Representation of HOMO, LUMO, and MESP on compound 7 and compound 1

Table 5 Single point energy (Jaguar) output value of frontier orbital energies and electrostatic potential

MDS analysis

MDS is a powerful approach to analyze the internal interaction and stability between protein-ligand under the specific physiological environment condition. The simulation studies were carried out on the most active and least active compounds using Desmond, Schrodinger, where structural stability and dynamics behavior of the complexes were analyzed via RMSD and gyration. The overall RMSD on both the complexes were found to be stable throughput the simulation without much fluctuations between the range of 1.4 and 3.0 Å, where the most active compound has shown good stability compared with the least active, shown in Fig. 6a. Similarly, the compactness of both complexes was noticed without any much changes, shown in Fig. 6b. With this, the final outcome represents that compound 7 (most active) has been shown to have a noteworthy binding interaction with proper stability.

Fig. 6
figure 6

Dynamics behavior of compounds 7 (most active) and 1 (least active) RMSD (a) and gyration (b)

Conclusion

The IN-LEDGF/p75 has been identified as the pleasing target for drug discovery of anti-HIV. Herein, we applied a combined approach of 3D-QSAR, docking, binding free energy, DFT, and simulation studies to understand the structural basis and mechanism inhibition of the acylhydrazone, hydrazine, and diazene derivatives as IN-LEDGF/p75 inhibitors.
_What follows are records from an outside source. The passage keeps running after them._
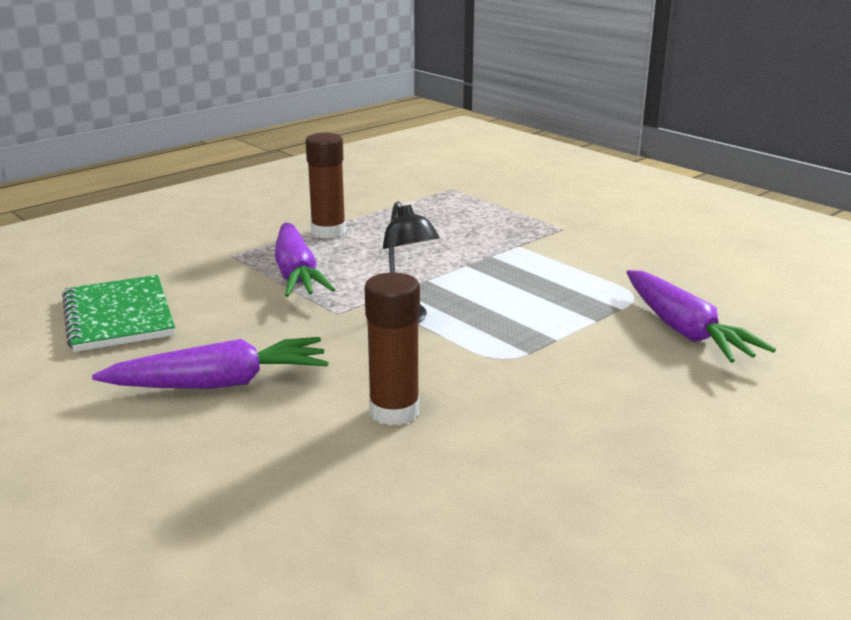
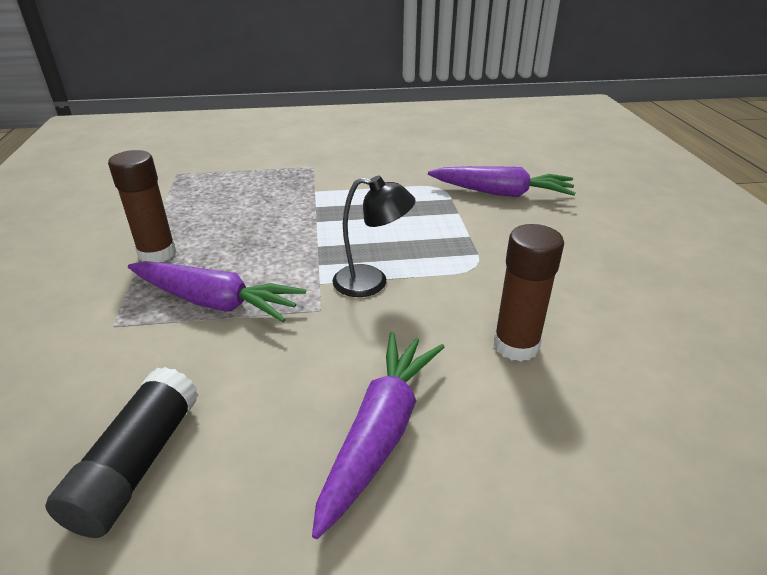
camera: 55 degrees left, 10 degrees up
(119, 316) = (137, 464): green notebook -> black glue stick

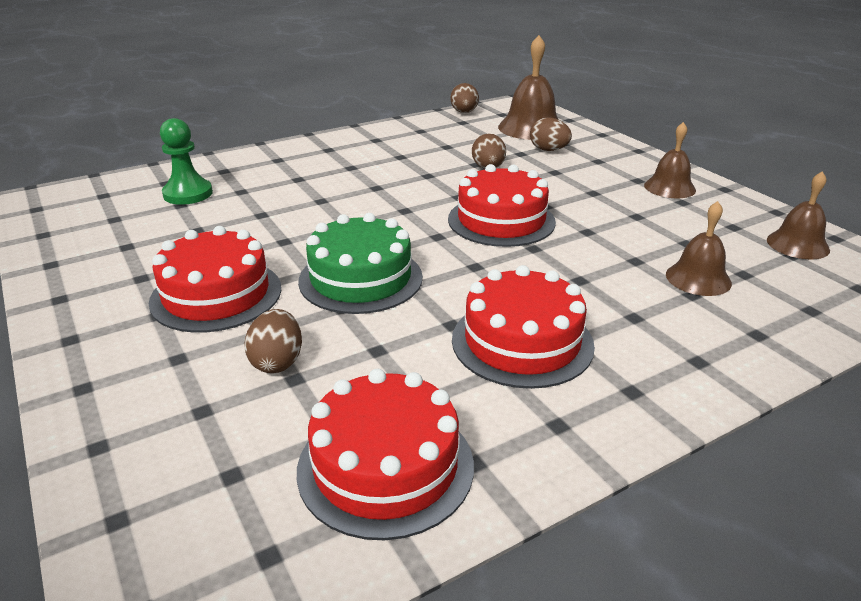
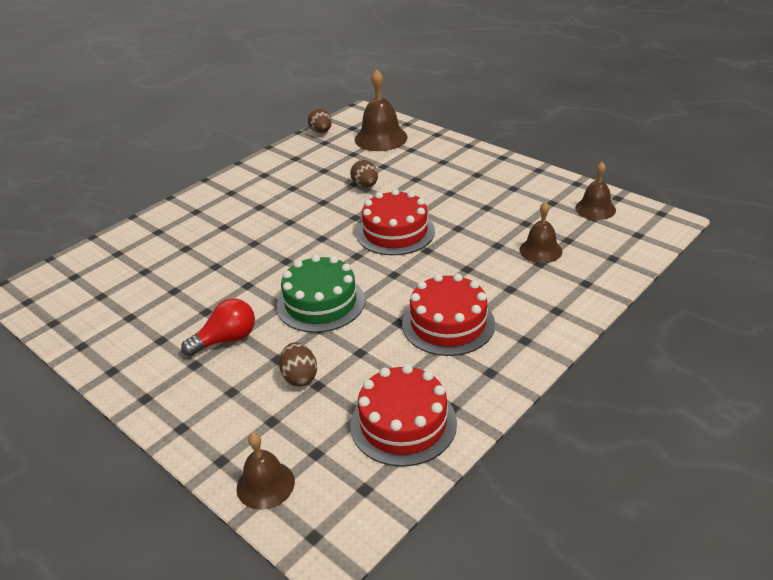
camera: 15 degrees left, 5 degrees up
(188, 194) = (144, 260): green pawn -> none
(216, 294) = (226, 339): red cake -> red light bulb
(548, 150) = (403, 158): brown egg -> none
(669, 187) = (501, 177): brown bell -> brown bell (265, 484)

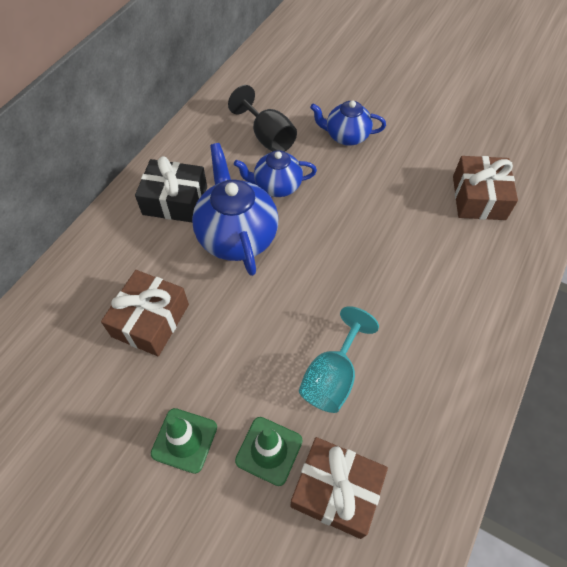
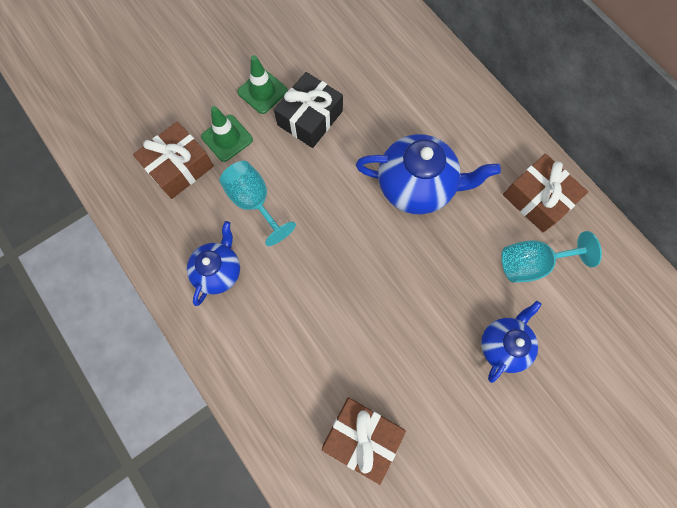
camera: 115 degrees right, 15 degrees up
(151, 320) = (364, 98): brown gift -> brown gift (537, 199)
(175, 201) = (479, 151): black gift -> black gift (310, 118)
(268, 137) = (531, 263): black goblet -> turquoise goblet
(276, 186) = (461, 243): blue teapot -> blue teapot (219, 271)

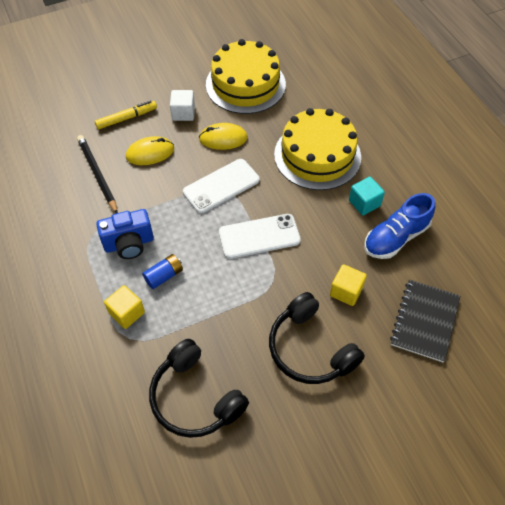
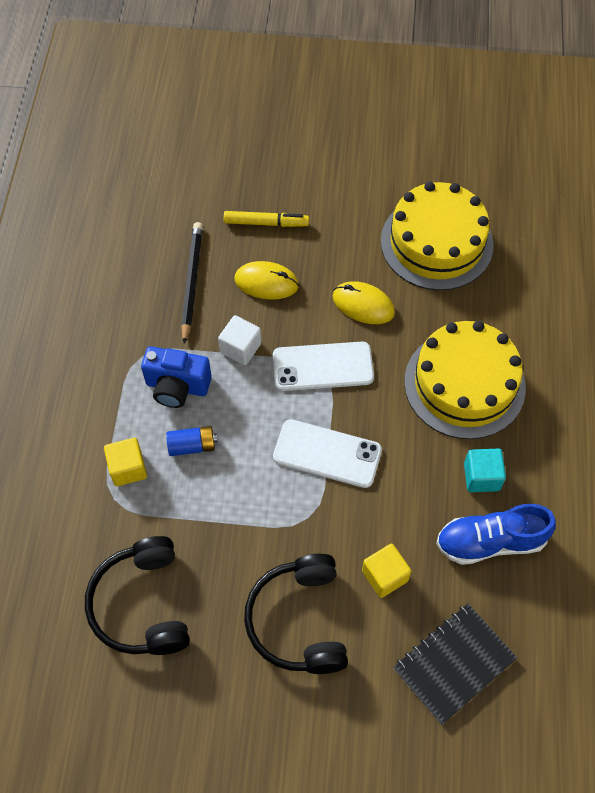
camera: 30 degrees right, 5 degrees up
(183, 113) = (336, 247): white cube -> white cube (240, 348)

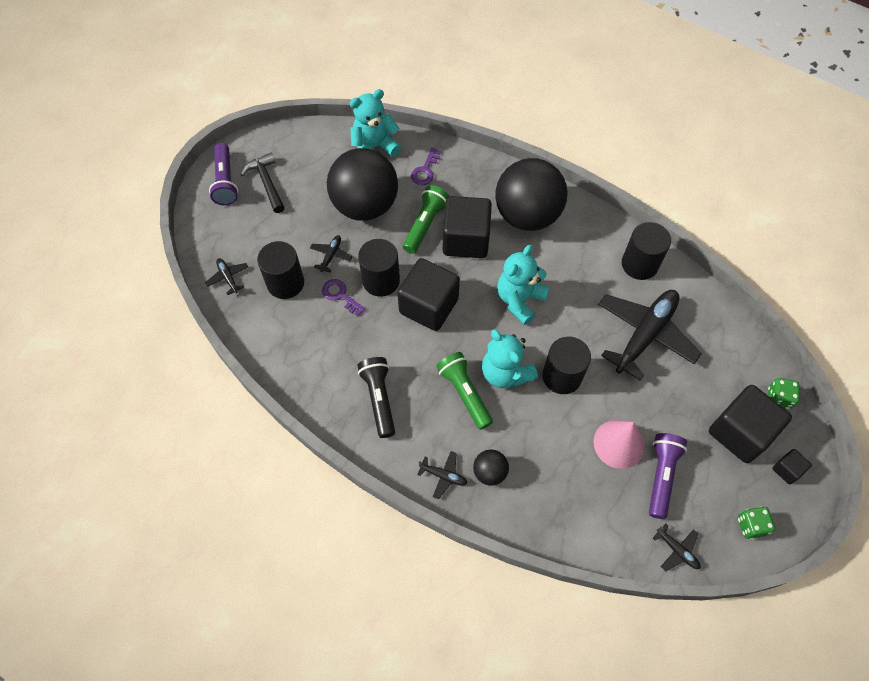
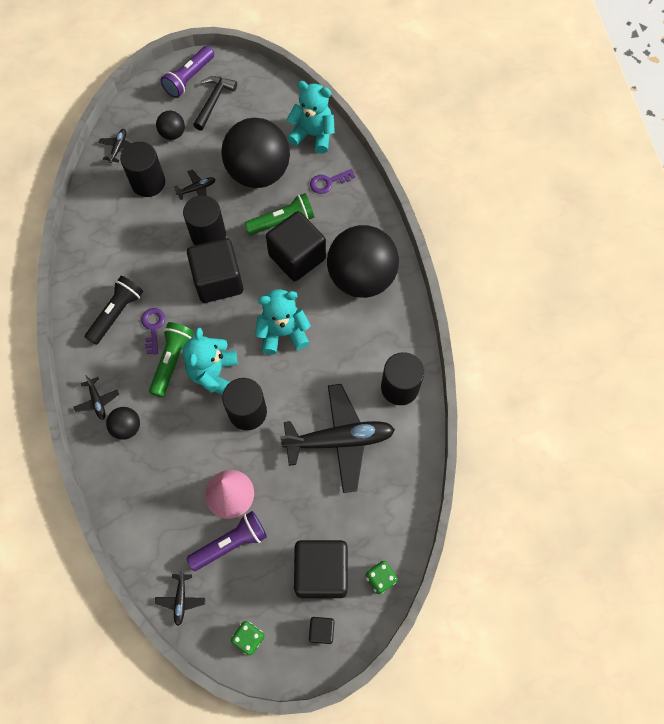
camera: 45 degrees right, 5 degrees up
(262, 231) = (173, 134): none -> black ball
(340, 295) = (171, 222): purple key -> purple key (153, 327)

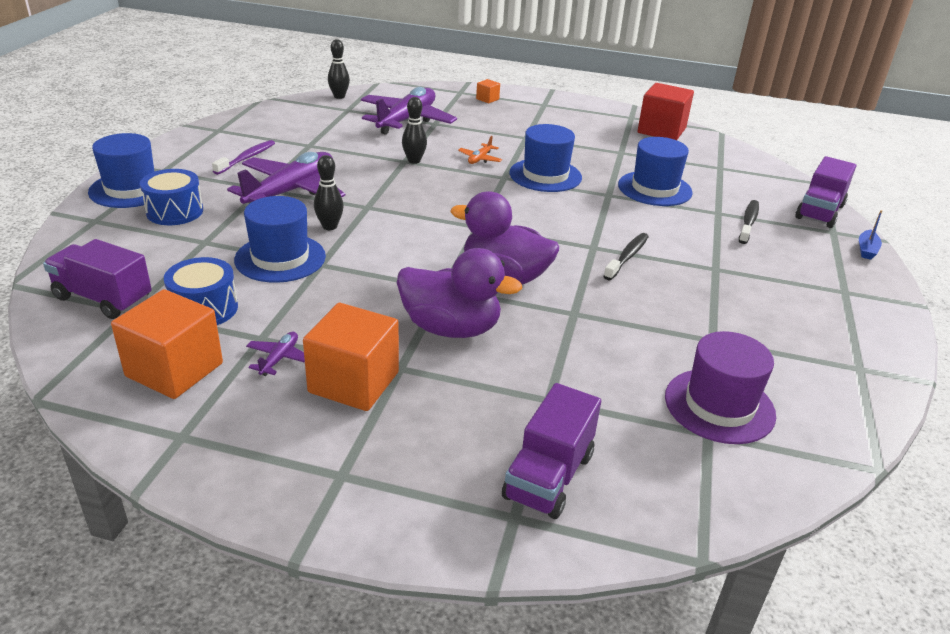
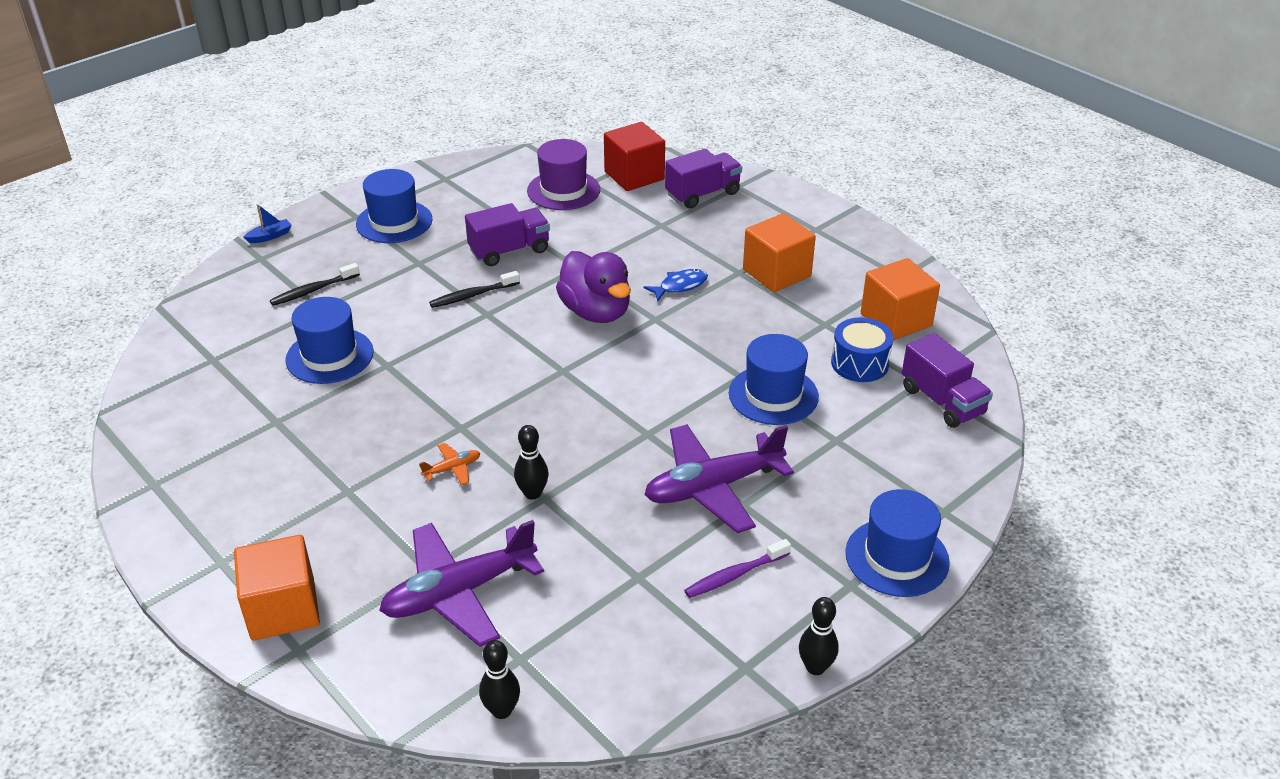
camera: 145 degrees left, 5 degrees up
(175, 212) = (854, 497): blue drum -> none
(279, 359) = (818, 304): purple plane -> none
(329, 226) = (704, 418): black bowling pin -> black bowling pin (815, 667)
(451, 328) = (680, 286): purple duck -> blue fish
(487, 99) = (283, 609): orange cube -> orange cube, size x2.25
(545, 175) = (413, 414): blue hat -> blue hat (394, 222)
(661, 130) = (164, 442): red cube -> red cube (634, 176)
(819, 212) = (230, 278): purple truck -> purple truck (509, 251)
The developed 3D-QSAR model resulted in elevated predictive ability with a training set of R2 = 0.98 and SD = 0.07 and test set of Q2 = 0.89, RMSE = 0.14, and Pearson R = 0.90, and this provides a strong structural basis for the understanding of the structure-activity relationship of these derivatives. Furthermore, molecular docking and MM/GBSA studies on most active and least compounds showed the interaction with crucial amino acids presented in the binding site of LEDGF/p75 in IN and explained the involvement of energy. Finally, DFT and MDS studies were introduced to get energy states and dynamics behavior of stability in a natural condition. So, compound 7 was found to be more stable in the binding site of the targeted protein. Thus, we suggest that these findings can be useful and supportive for the progress of new agents that may be a potential anti-HIV lead for AIDS treatment.